You can reclaim that $250 (or at least most of it) by simply changing one behavior. Stock your desk with the materials for some lunches on the fly, for one, and then get in the routine of brown-bagging it. If things don’t work out with the brown bagging for a day, you have some food in your desk as a backup. Boom! Suddenly, you’re not dumping that money into eating out all the time.

That’s how budgeting is supposed to work. You group all of your expenses into categories and look for ways to sharply cut some of the areas of unnecessary spending (like the lunches) while also looking for ways to reduce the costs in necessary areas (energy efficiency, for example).

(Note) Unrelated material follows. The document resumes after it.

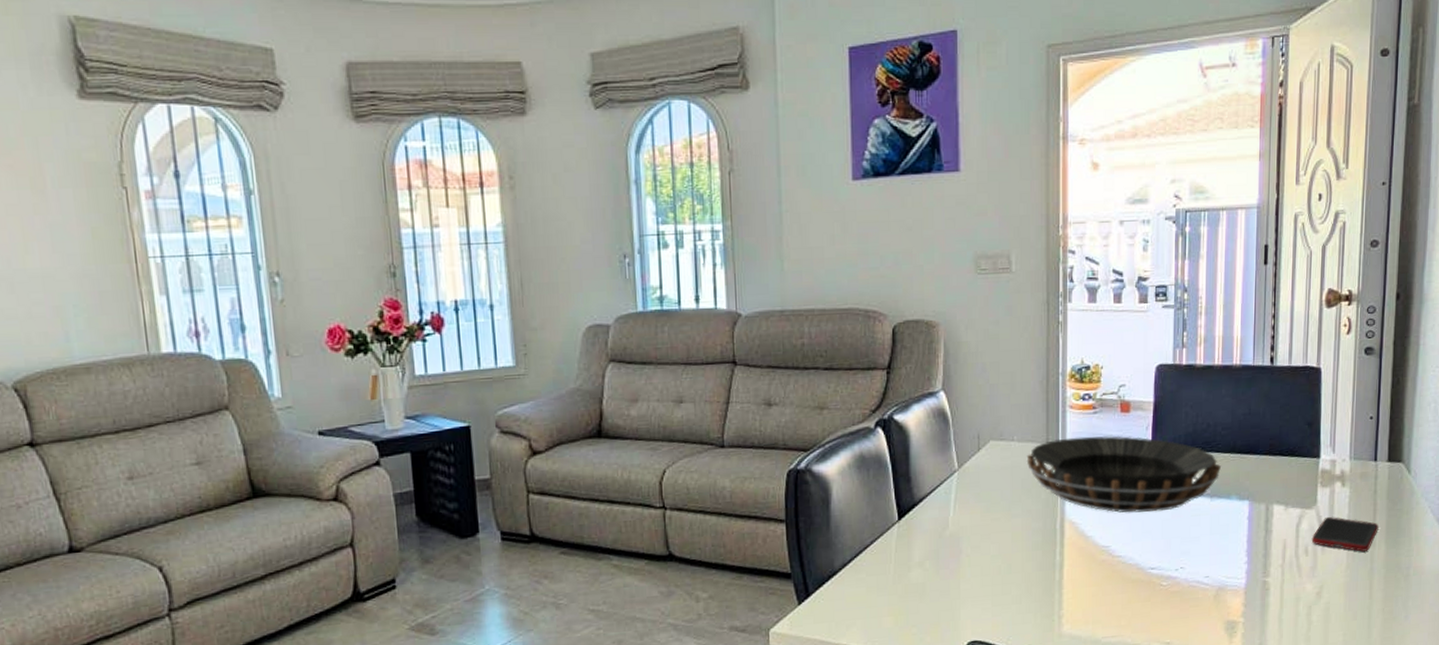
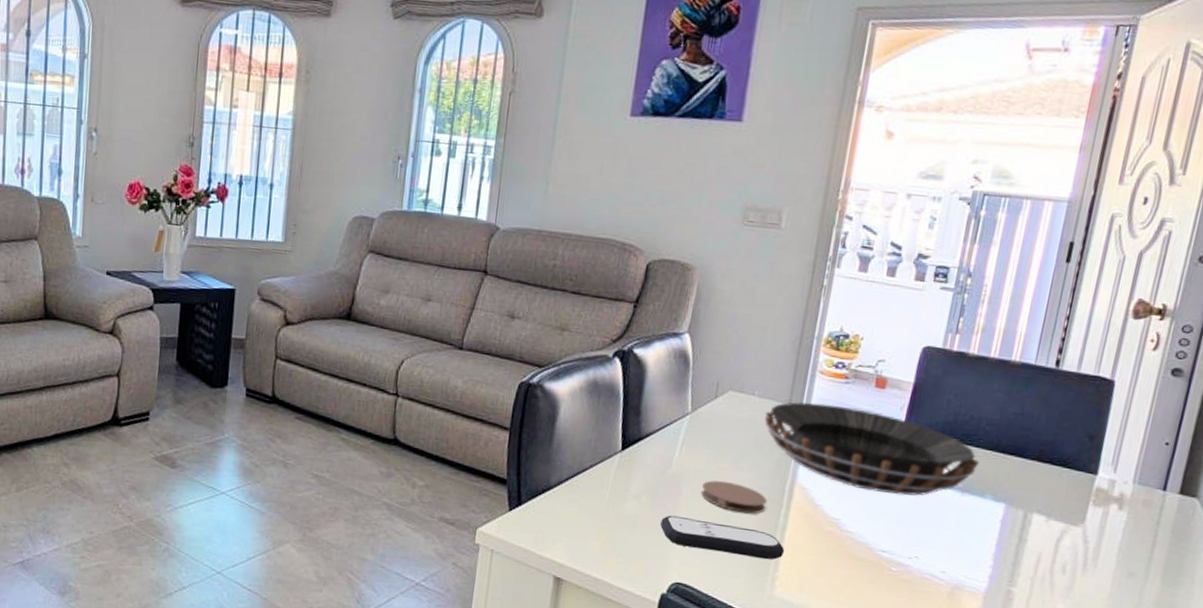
remote control: none [947,572,1066,604] -> present [660,515,785,560]
coaster: none [980,530,1042,559] -> present [701,480,767,514]
cell phone: present [1312,516,1379,552] -> none [1072,538,1156,584]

It is much easier to identify ways to cut your spending if you’re looking at the exact dollar amounts you’re spending in a specific area and are focused on that specific area.

In other words, don’t focus so much on what’s necessary and what’s unnecessary, at least not at first. Just try to group things into piles that make sense to you. Budgeting books often offer suggestions of categories, but don’t be afraid to go beyond them and have categories like “lunches eaten out” or “comic books” or “makeup” or “video games.”

Then, when you’ve got those specific categories and how much you spent in each of them each month, focus on those categories one at a time and ask yourself, “How much of this is necessary? How much can I trim from this?” Different people will come up with different answers here, but the more you cut without significantly altering your standard of living, the easier it will be to find financial freedom.